(Exercise aim): Retype the records in full, and please keep the pictures out of the copy.

(Provided information):
* * * * *

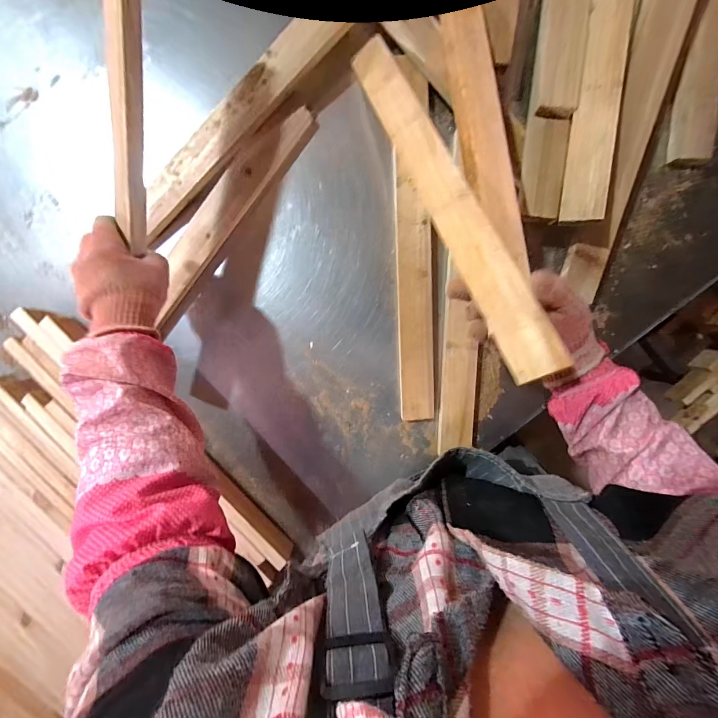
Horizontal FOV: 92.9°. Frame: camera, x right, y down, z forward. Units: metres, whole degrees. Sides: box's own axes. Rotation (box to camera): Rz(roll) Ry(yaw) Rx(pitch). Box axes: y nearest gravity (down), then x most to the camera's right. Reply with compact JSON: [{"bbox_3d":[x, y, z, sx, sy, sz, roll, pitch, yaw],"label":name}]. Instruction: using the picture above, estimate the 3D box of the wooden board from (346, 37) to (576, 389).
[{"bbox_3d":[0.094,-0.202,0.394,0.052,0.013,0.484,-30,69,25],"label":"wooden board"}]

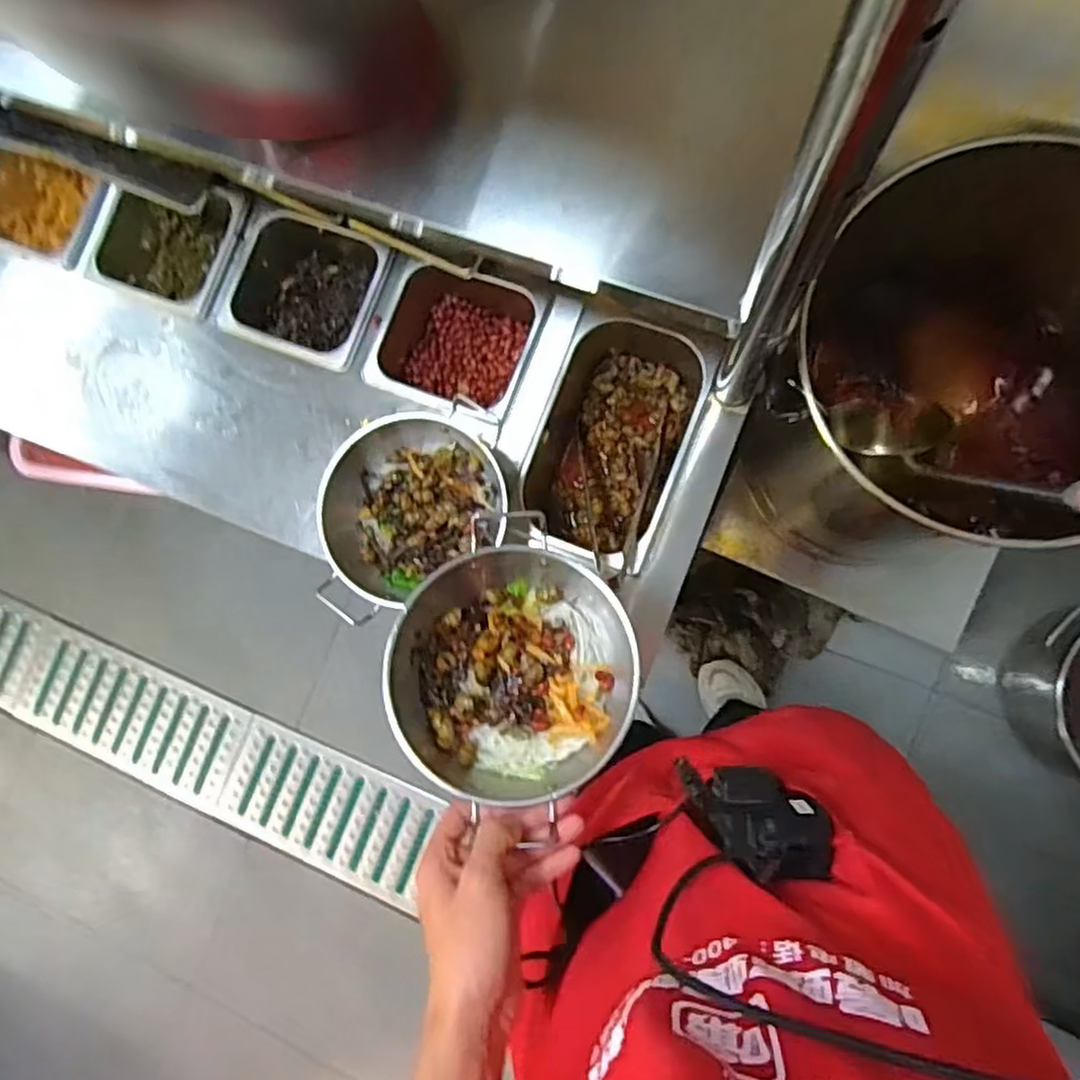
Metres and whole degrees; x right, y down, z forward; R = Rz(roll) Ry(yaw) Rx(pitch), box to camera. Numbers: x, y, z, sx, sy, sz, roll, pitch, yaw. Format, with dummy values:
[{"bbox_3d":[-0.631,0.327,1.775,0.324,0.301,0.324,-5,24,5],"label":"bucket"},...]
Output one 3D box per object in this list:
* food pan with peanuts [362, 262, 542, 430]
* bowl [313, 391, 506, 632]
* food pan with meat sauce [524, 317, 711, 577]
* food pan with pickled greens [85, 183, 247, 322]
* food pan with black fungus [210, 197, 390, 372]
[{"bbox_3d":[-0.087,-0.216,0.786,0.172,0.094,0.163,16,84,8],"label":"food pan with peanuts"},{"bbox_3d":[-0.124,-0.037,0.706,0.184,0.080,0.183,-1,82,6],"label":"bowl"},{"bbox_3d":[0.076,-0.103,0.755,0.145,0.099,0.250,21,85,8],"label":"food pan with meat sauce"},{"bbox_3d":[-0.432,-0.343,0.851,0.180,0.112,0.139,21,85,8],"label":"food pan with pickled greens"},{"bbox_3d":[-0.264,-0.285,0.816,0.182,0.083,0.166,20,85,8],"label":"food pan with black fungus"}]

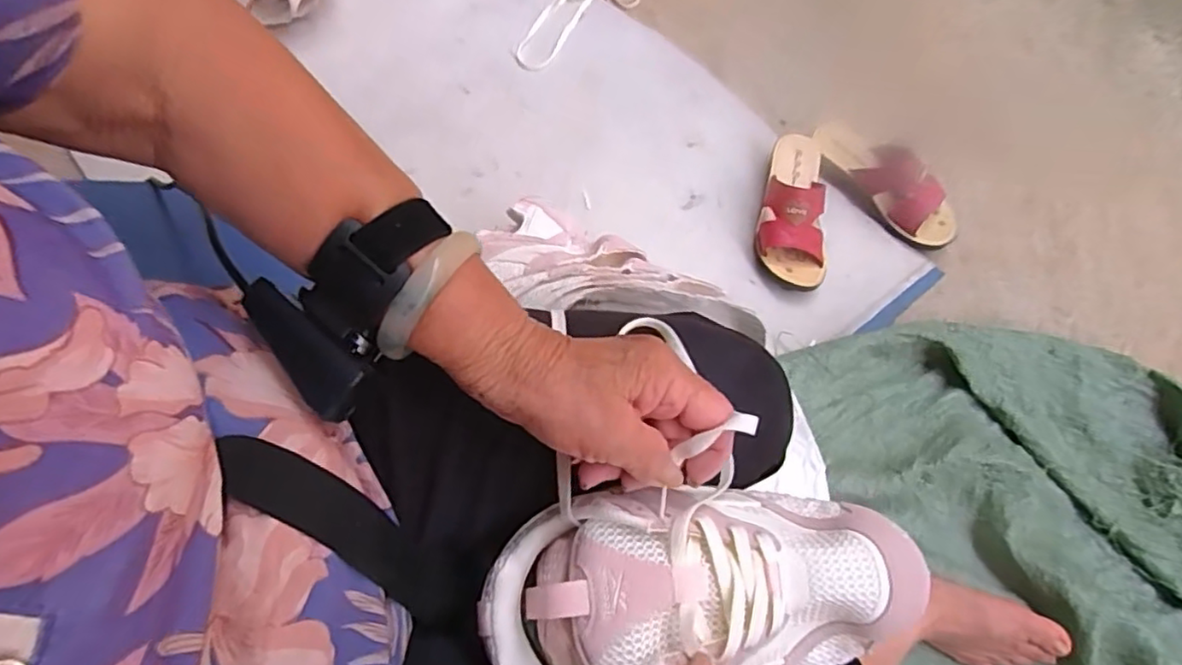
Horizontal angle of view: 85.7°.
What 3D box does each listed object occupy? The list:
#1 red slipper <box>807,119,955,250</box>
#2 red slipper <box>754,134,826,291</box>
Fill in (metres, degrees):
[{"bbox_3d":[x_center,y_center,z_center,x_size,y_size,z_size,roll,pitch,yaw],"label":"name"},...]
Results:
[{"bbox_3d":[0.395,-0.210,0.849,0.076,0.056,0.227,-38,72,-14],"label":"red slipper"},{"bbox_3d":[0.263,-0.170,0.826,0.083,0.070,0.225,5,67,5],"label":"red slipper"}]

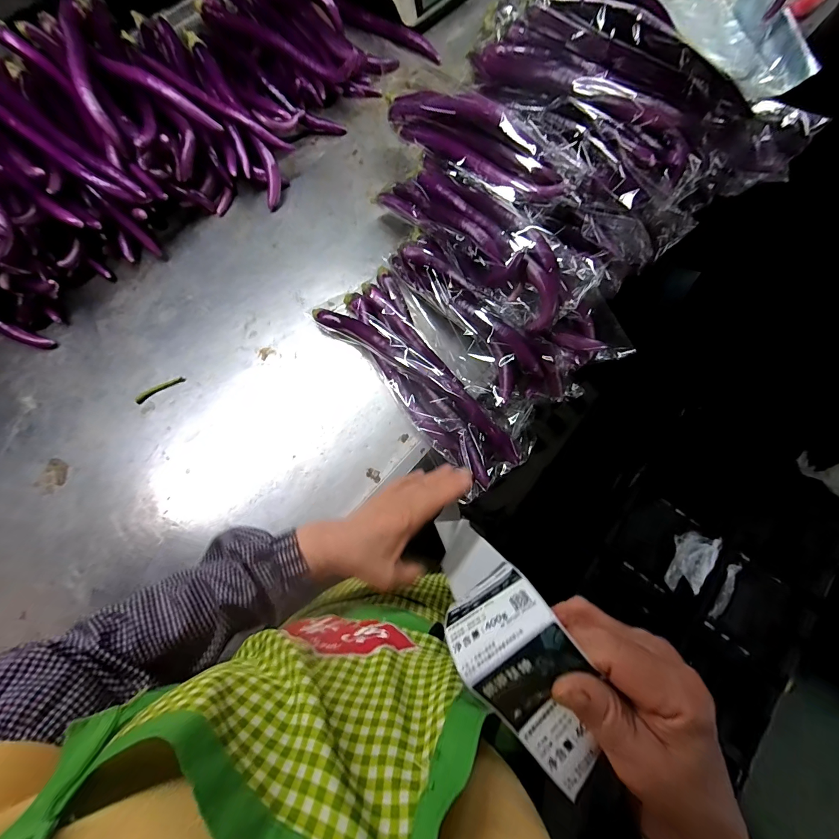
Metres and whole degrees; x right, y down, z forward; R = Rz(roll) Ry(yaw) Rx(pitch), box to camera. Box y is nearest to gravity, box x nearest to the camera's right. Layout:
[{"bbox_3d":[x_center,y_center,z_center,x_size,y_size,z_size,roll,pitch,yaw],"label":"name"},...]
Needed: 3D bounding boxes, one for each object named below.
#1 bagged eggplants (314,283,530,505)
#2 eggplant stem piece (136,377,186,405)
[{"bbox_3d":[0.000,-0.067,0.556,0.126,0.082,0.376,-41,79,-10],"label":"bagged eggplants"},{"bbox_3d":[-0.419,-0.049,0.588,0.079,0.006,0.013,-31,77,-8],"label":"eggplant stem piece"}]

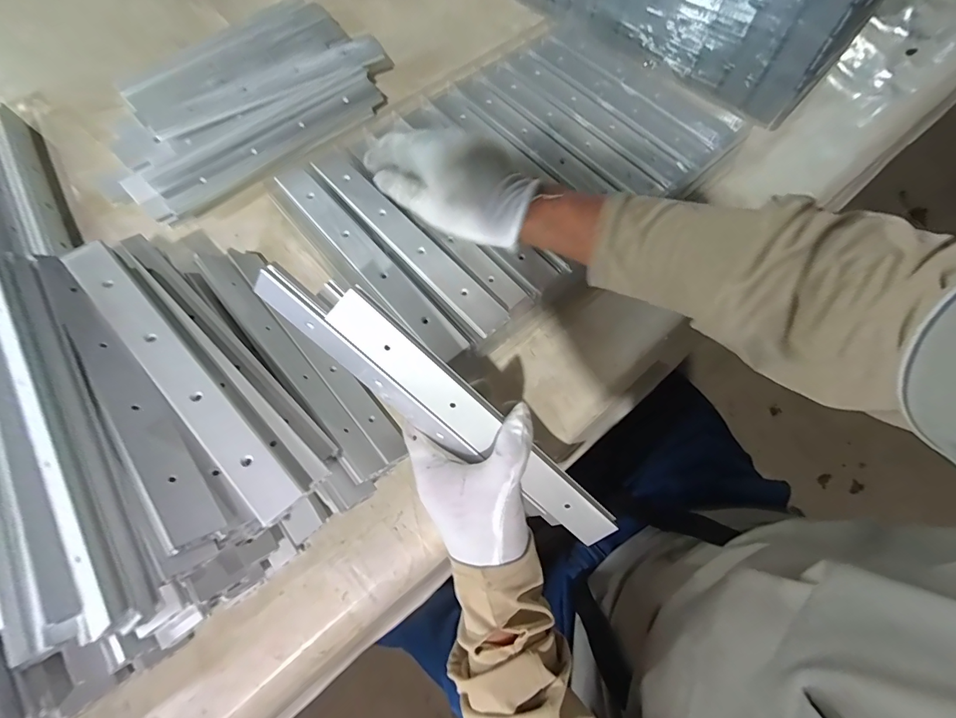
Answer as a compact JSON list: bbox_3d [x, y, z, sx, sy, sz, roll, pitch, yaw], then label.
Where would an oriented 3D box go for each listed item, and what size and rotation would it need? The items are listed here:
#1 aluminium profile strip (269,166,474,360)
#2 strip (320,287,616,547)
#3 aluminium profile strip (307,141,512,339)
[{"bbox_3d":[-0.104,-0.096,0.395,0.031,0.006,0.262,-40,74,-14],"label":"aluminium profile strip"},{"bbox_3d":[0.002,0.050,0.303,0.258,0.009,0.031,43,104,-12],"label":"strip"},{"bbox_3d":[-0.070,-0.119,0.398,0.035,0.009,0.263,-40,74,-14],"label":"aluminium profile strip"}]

* * * * *

(Written reply):
Horizontal FOV: 92.9°. Frame: camera, x right, y down, z forward. Units: metres, whole degrees. Sides: box's own axes. Rotation (box to camera): Rz(roll) Ry(yaw) Rx(pitch). Box axes: y nearest gravity (down), then x most to the camera's right. Reply with compact JSON: [{"bbox_3d":[x, y, z, sx, sy, sz, roll, pitch, yaw],"label":name}]. Instruction: using the picture above, estimate the 3D box of the wooden board from (346, 37) to (576, 389).
[{"bbox_3d":[0.094,-0.202,0.394,0.052,0.013,0.484,-30,69,25],"label":"wooden board"}]

Metres and whole degrees; x right, y down, z forward; R = Rz(roll) Ry(yaw) Rx(pitch), box to camera. Numbers: x, y, z, sx, sy, sz, roll, pitch, yaw. Format, with dummy values:
[{"bbox_3d":[-0.631,0.327,1.775,0.324,0.301,0.324,-5,24,5],"label":"bucket"},...]
Output one 3D box per object in this list:
* food pan with peanuts [362, 262, 542, 430]
* bowl [313, 391, 506, 632]
* food pan with meat sauce [524, 317, 711, 577]
* food pan with pickled greens [85, 183, 247, 322]
* food pan with black fungus [210, 197, 390, 372]
[{"bbox_3d":[-0.087,-0.216,0.786,0.172,0.094,0.163,16,84,8],"label":"food pan with peanuts"},{"bbox_3d":[-0.124,-0.037,0.706,0.184,0.080,0.183,-1,82,6],"label":"bowl"},{"bbox_3d":[0.076,-0.103,0.755,0.145,0.099,0.250,21,85,8],"label":"food pan with meat sauce"},{"bbox_3d":[-0.432,-0.343,0.851,0.180,0.112,0.139,21,85,8],"label":"food pan with pickled greens"},{"bbox_3d":[-0.264,-0.285,0.816,0.182,0.083,0.166,20,85,8],"label":"food pan with black fungus"}]

Horizontal angle of view: 85.7°.
What 3D box does each listed object occupy? The list:
#1 red slipper <box>807,119,955,250</box>
#2 red slipper <box>754,134,826,291</box>
Fill in (metres, degrees):
[{"bbox_3d":[x_center,y_center,z_center,x_size,y_size,z_size,roll,pitch,yaw],"label":"name"},...]
Results:
[{"bbox_3d":[0.395,-0.210,0.849,0.076,0.056,0.227,-38,72,-14],"label":"red slipper"},{"bbox_3d":[0.263,-0.170,0.826,0.083,0.070,0.225,5,67,5],"label":"red slipper"}]

Metres and whole degrees; x right, y down, z forward; R = Rz(roll) Ry(yaw) Rx(pitch), box to camera. Box y is nearest to gravity, box x nearest to the camera's right. Layout:
[{"bbox_3d":[x_center,y_center,z_center,x_size,y_size,z_size,roll,pitch,yaw],"label":"name"},...]
Needed: 3D bounding boxes, one for each object named below.
#1 bagged eggplants (314,283,530,505)
#2 eggplant stem piece (136,377,186,405)
[{"bbox_3d":[0.000,-0.067,0.556,0.126,0.082,0.376,-41,79,-10],"label":"bagged eggplants"},{"bbox_3d":[-0.419,-0.049,0.588,0.079,0.006,0.013,-31,77,-8],"label":"eggplant stem piece"}]

Answer as a compact JSON list: bbox_3d [x, y, z, sx, sy, sz, roll, pitch, yaw], then label.
Where would an oriented 3D box go for each listed item, and what size and rotation would it need? The items are listed here:
#1 aluminium profile strip (269,166,474,360)
#2 strip (320,287,616,547)
#3 aluminium profile strip (307,141,512,339)
[{"bbox_3d":[-0.104,-0.096,0.395,0.031,0.006,0.262,-40,74,-14],"label":"aluminium profile strip"},{"bbox_3d":[0.002,0.050,0.303,0.258,0.009,0.031,43,104,-12],"label":"strip"},{"bbox_3d":[-0.070,-0.119,0.398,0.035,0.009,0.263,-40,74,-14],"label":"aluminium profile strip"}]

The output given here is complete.